A similar problem faced early research into the different sub-sets of T-cells. As early as 1971, Gershon and Kondo identified so-called "suppressor” T-cells. Even in the early 1990s, T-cells with regulatory function were reported in patients with cancer. However, this early research gave conflicting and confusing results. It was not until mid to late-1990s, until the identification of the CD4+ CD25+ phenotype that research into Tregs started yielding valuable insights. Assessment of the most specific marker — namely, FOXP3 — did not happen until very recently, and this is a major defect in many of the early studies. The most recent research articles define Tregs as CD4+ CD25high FOXP3+, a minimum requirement for accurate naming of this important group of T cells. No doubt the phenotype will be even further refined as we go forward, making the name even longer. For our purposes, it is not all that important that we know the full functional meaning of these various markers. Think of the phenotype description as first, second and family name, necessary for accurate identification. For the sake of simplicity, many researchers call them just “Tregs” and the detailed phenotype is assumed. Now that we have a better handle on identifying them, cutting-edge research into how they influence the immune system function has become tremendously exciting.

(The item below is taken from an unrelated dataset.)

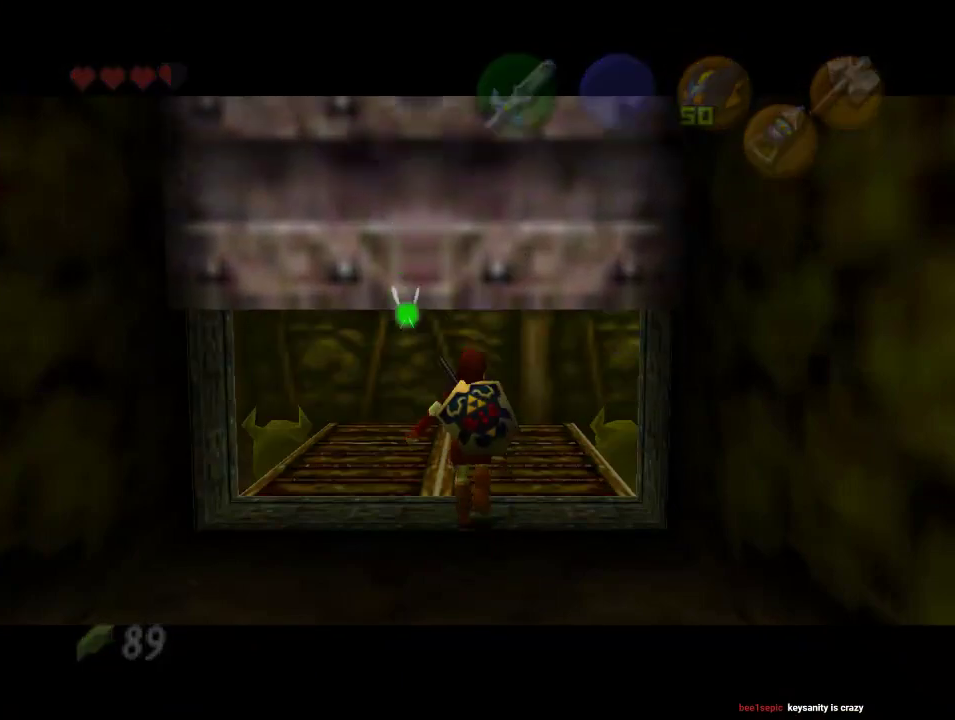
{"dt_ms": 500, "buttons": [], "left_stick": "center", "events": []}
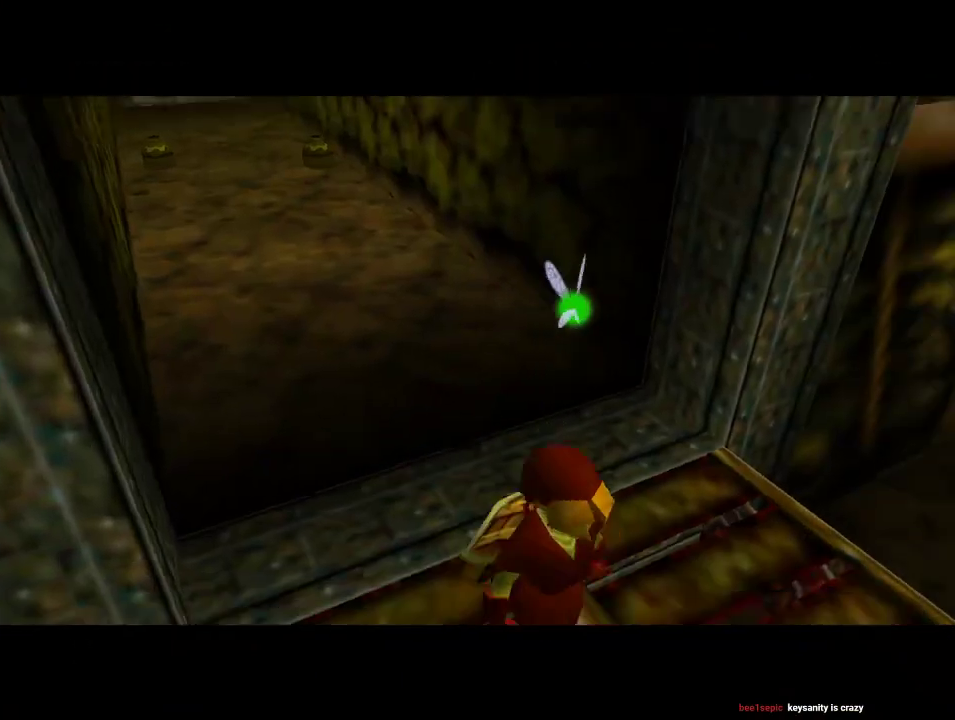
{"dt_ms": 500, "buttons": [], "left_stick": "center", "events": []}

As we said above, one of the functions of good T-cell surveillance is killing cancer cells and not letting the disease gain a toe-hold within our bodies. Yet, people do get cancer, so something is not working right in these people. It was thought that cancer cells are so similar to normal cells that they can hide from the killing power of T-cells, melt away into the general crowd and not be seen sticking out like a sore thumb. Now that conventional wisdom is giving way to a new perspective. Cancer cells are indeed (easily) recognizable by the immune system as dangerous. They can be killed by killer T-cells — if only the killer T-cells are permitted to do so. The question is what is stopping the killer T-cells from getting rid of the cancer cells? I am sure you have guessed the answer by now. Tregs are putting the brakes on this important process. Vastly increased numbers of Tregs are observed in cancer patients (in both solid cancers and blood cancers). There are leads suggesting that the cancer cells actively help the creation of increased T-reg populations, as a mechanism of protecting themselves from the just wrath of killer T-cells. The abstract below brings it into perspective. You can read the full article by clicking on the link provided.
Blood Journal Article
1: Blood. 2024 Sep 15;106(6):2018-25. Epub 2024 May 24.
Reduced frequencies and suppressive function of CD4+CD25hi regulatory T cells in patients with chronic lymphocytic leukemia after therapy with fludarabine.
Beyer M, Kochanek M, Darabi K, Popov A, Jensen M, Endl E, Knolle PA, Thomas RK, von Bergwelt-Baildon M, Debey S, Hallek M, Schultze JL.
Molecular Tumor Biology and Tumor Immunology Clinic I for Internal Medicine, University of Cologne, Joseph-Stelzmann Str 9/Haus 16, 50931 Cologne, Germany.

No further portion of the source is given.